Best boon companions: The action-oriented and similarly impulsive Tiger and Dog will have no trouble keeping pace mentally and physically with the dynamic Horse; these three high-affinity zodiac signs share an idealistic and occasionally unorthodox perspective on life and will tend to see eye to eye more often than not. Less fabulous a match for the Horse is the Rat, who finds the Horse far too fickle for his committed style of friendship; and the Horse butts heads with the convention-loving Ox, who disapproves of his freelance, cavalier manner.
Learning
Your Horse child requires varied and near-constant stimulation in order to perform competently in academic settings. Should his teacher’s lesson plan fail to provide adequate mental challenges and interest, his boisterous comportment can become an issue in the classroom. On the other hand, the Horse is extremely mentally agile, learning with remarkable speed and gaining quick and confident command of difficult subjects. He is performance-oriented and success-driven, and if channeled and challenged adequately there is nothing he can’t master. A perceptive wonder of intuitive intelligence, the Horse child responds with lightning quickness and makes snap decisions, more often dead-accurate than not.
Parenting the Horse Child
Patience is the (key) virtue: The Horse child needs to be nudged by his parents to act with politesse and curb a tendency to be inconsiderate or too dismissive of others in his headstrong pursuit of objectives. A difficult lesson for children of all signs, but of imperative importance for the Horse, is the adequate cultivation of patience — not everyone can perform at his mental or physical level!
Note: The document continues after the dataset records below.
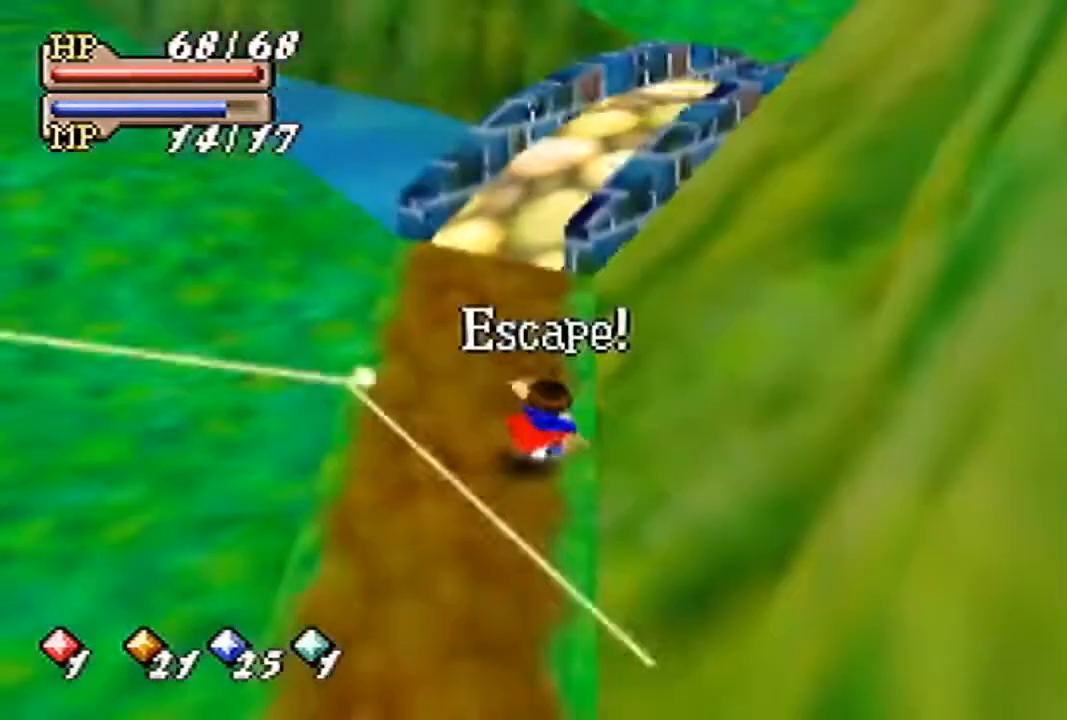
{"buttons": ["B"], "left_stick": "up", "events": []}
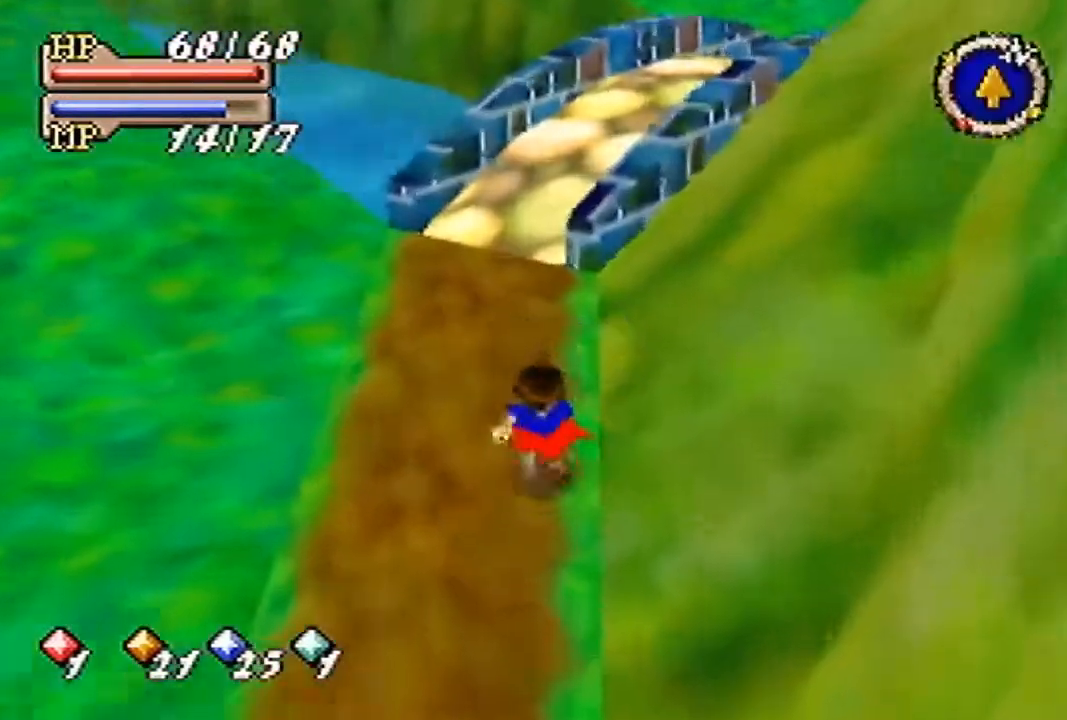
{"buttons": ["B"], "left_stick": "up", "events": []}
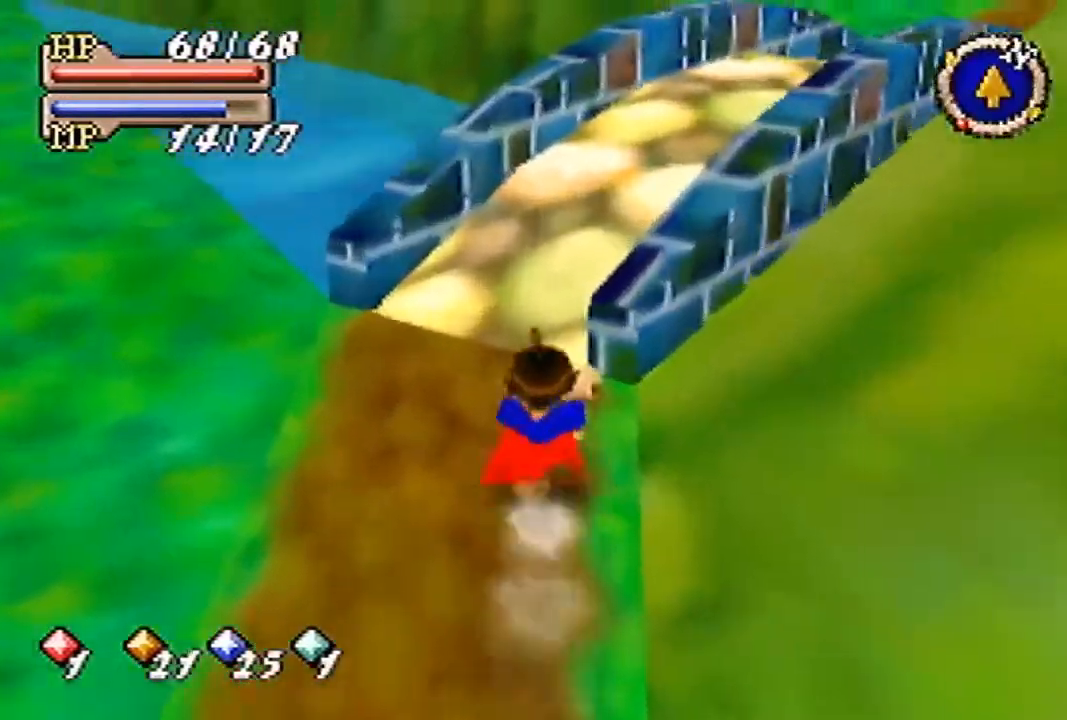
{"buttons": ["B"], "left_stick": "up-right", "events": [[267, "left_stick", "up-right"]]}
My way or the highway: The Horse personality bears hallmarks of impulsiveness and stubbornness. He can give vent to a very explosive temper when he feels thwarted — while his pique is quickly defused, others may be less immediate to recover from the devastating assault of his temper and friendships can suffer irreparable damage. Preaching the benefits of discretion and self-control will go a long way to outfitting your Horse child with skills that will help him avoid such pitfalls. As demanding as he is of others, the Horse is singularly incapable of relinquishing or compromising his own independent agenda — this is a good thing to point out early so he gains self-awareness around how he operates.
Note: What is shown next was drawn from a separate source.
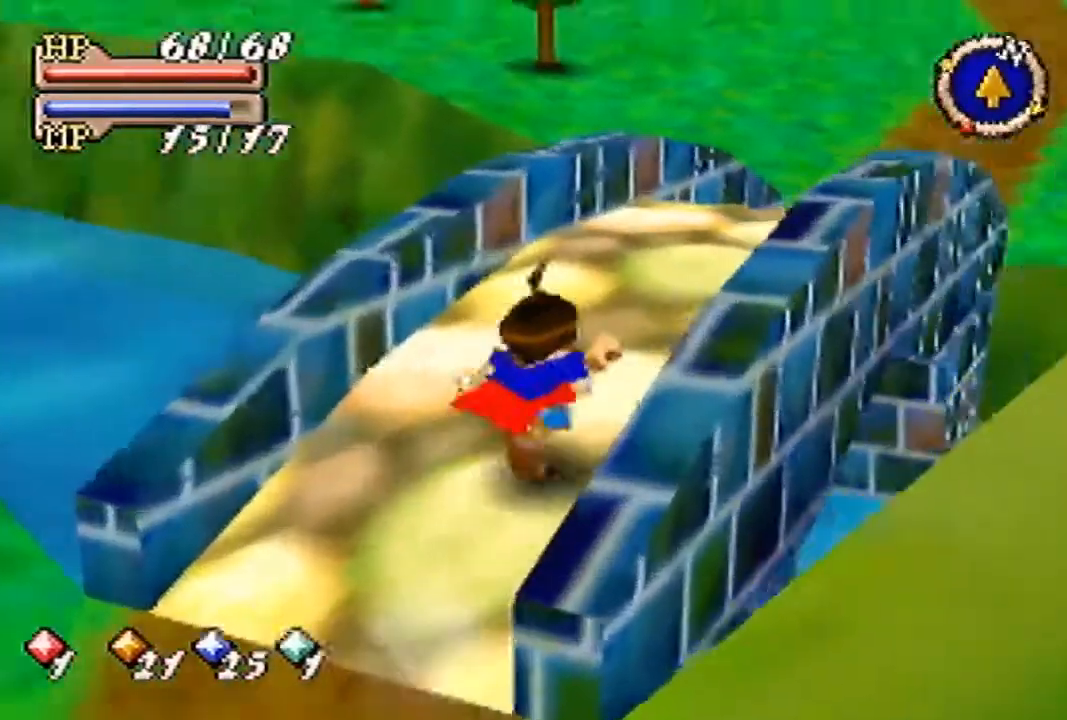
{"buttons": [], "left_stick": "up", "events": [[133, "left_stick", "up"], [200, "B", "up"]]}
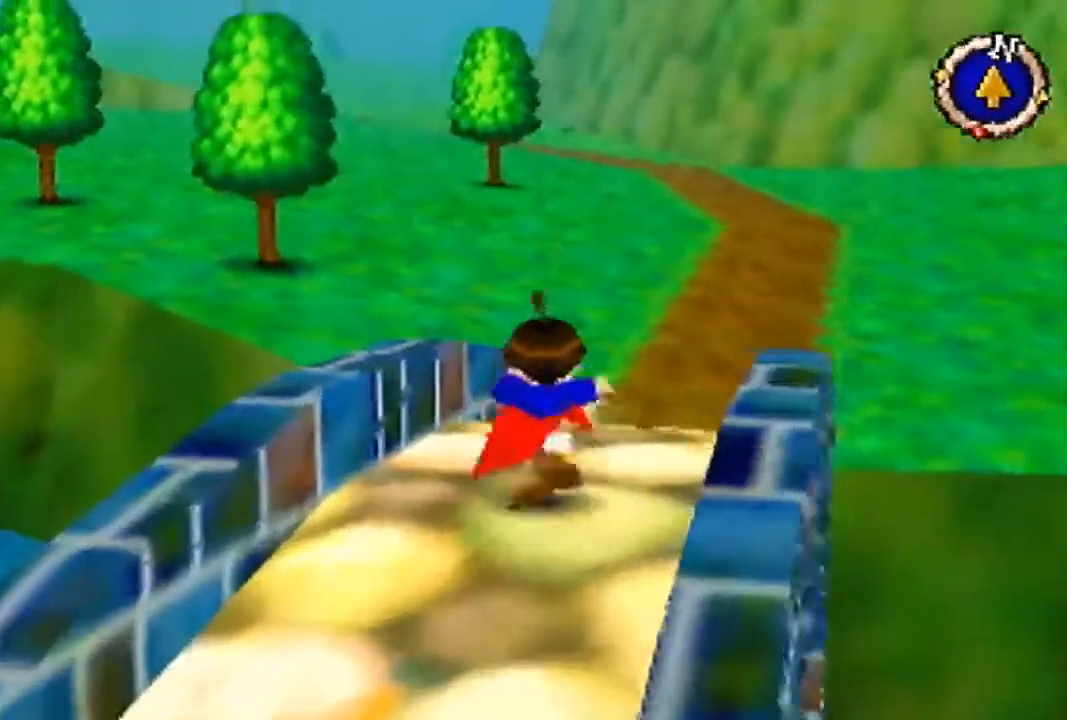
{"buttons": [], "left_stick": "up", "events": []}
Wild horses can’t be broken: From your first sleep-deprived night of parenting the Horse child, well into his teen years, you will be challenged to strike a balance between your agenda and his ever-changing one. Constitutionally oppositional to any routine or schedule not of his own devising, the Horse follows a rather nonconformist personal mode of operation that will occasionally run counter to your established procedures and management of the family. And woe betides the parent who attempts to censure the Horse child with too many rules — placing limits on his independent action is the quickest way to get him to bolt. As the Horse is restless by nature, you will learn early that the best method of keeping peace and good humor will be to create of life a sequence of grand adventures.
Help him see things through: The Horse lacks stick-to-itiveness, and as his parent, you will need to help him identify certain commitments he has made and make sure he sees them through. Perpetually entranced by the next grand scheme or new idea, he is quick to rise to a challenge with gusto, but his interest can flag all too quickly. A habit of breezily making and then dropping obligations learned young may be hard to break when he is older and the stakes are higher.